Die wissenschaftliche Tagung in Sindelfingen war eine gute Gelegenheit, die Rolle, die das Christentum im Leben der Donauschwaben, sowohl gesellschaftlich als auch politisch und kulturell, von ihrer Ansiedlung im 18. Jahrhundert bis in die Gegenwart spielte, zu analysieren. Geistliche Amtsträger fungierten oft als Vermittler zwischen den Dorfgemeinschaften und den staatlichen Behörden und waren erfolgreich als Lehrer und Erzieher der Gläubigen. Im 19. Jahrhundert führten die „Nationalisierung“ der Religion und die „Sakralisierung“ der Nation zu neuen Identifikationsfiguren für die Donauschwaben. Die Tagung im Haus der Donauschwaben untersuchte die Auswirkungen dieser Entwicklungen auf die deutschsprachigen Katholiken in der damaligen österreichisch-ungarischen Monarchie.
„Ich empfand es als sehr anregend und lehrreich. Ich habe anhand dieser konkreten Beispiele sehr viele neue Aspekte bzw. alte Aspekte in einer neuen Form entdeckt und auch gesehen, welche Bestrebungen dahinter stehen, den Menschen in ihrer Zeit jeweils gerecht zu werden“, sagte Prof. Dr. Rainer Bendel, katholischer Theologe, Kirchenhistoriker und Hochschullehrer, im Anschluss an die Konferenz.
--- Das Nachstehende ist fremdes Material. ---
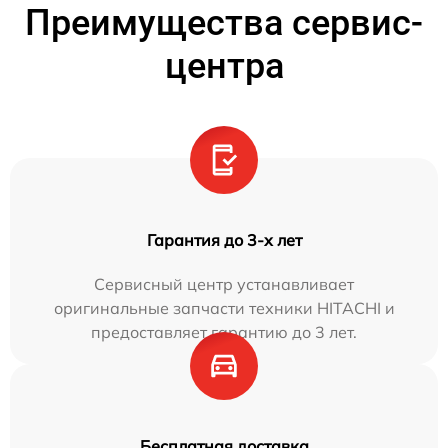
Преимущества сервис-
центра
Гарантия до 3-х лет
Сервисный центр устанавливает
оригинальные запчасти техники HITACHI и
предоставляет гарантию до 3 лет.
Бесплатная доставка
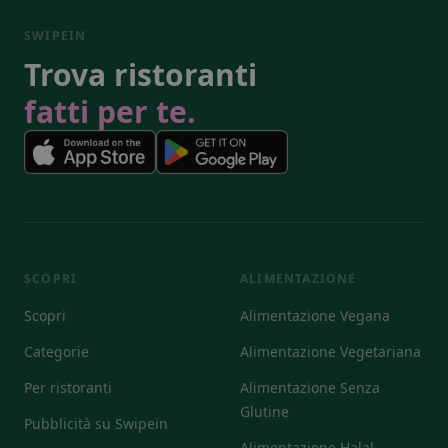
SWIPEIN
Trova ristoranti
fatti per te.
SCOPRI
ALIMENTAZIONE
Scopri
Alimentazione Vegana
Categorie
Alimentazione Vegetariana
Per ristoranti
Alimentazione Senza
Glutine
Pubblicità su Swipein
Alimentazione Halal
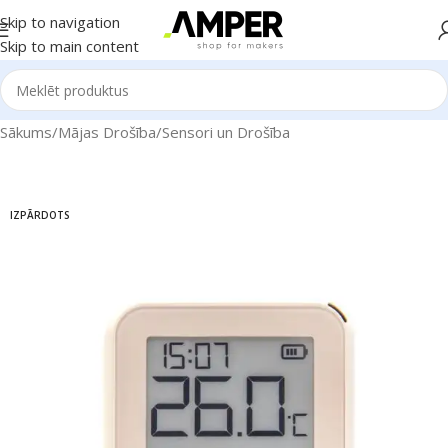
Skip to navigation
Skip to main content
Sākums
/
Mājas Drošība
/
Sensori un Drošība
IZPĀRDOTS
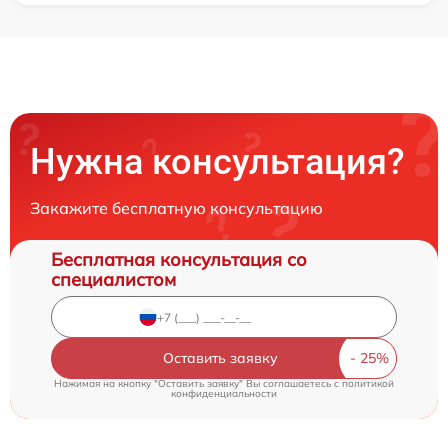
Нужна консультация?
Закажите бесплатную консультацию
Бесплатная консультация со
специалистом
Оставить заявку
Нажимая на кнопку "Оставить заявку" Вы соглашаетесь c
политикой
конфиденциальности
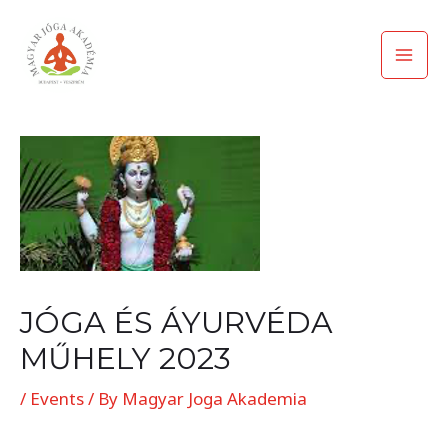
Skip
Mai
to
Men
content
Post
navigation
JÓGA ÉS ÁYURVÉDA
MŰHELY 2023
/
Events
/ By
Magyar Joga Akademia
Im Mai nächsten Jahres soll auf einer neuen Tagung die erste Hälfte des 20. Jahrhunderts mit den politischen Umordnungen nach dem Ersten Weltkrieg beleuchtet werden, informierte Prof. Dr. Rainer Bendel. Spielen Kriegserfahrungen in der Seelsorge eine Rolle? Wie gehe ich mit der zunehmenden Nationalisierung und der Politisierung des Nationalen in der Kirche um? Wie positioniere ich mich zu autoriäten Tendenzen im Gesellschaftsaufbau? Auf diese und viele weiteren Fragen werden die an der wissenschaftlichen Tagung des St. Gerhards-Werks am 18. Mai 2025 in Sindelfingen teilnehmenden Forscherinnen und Forscher Antworten zu finden versuchen.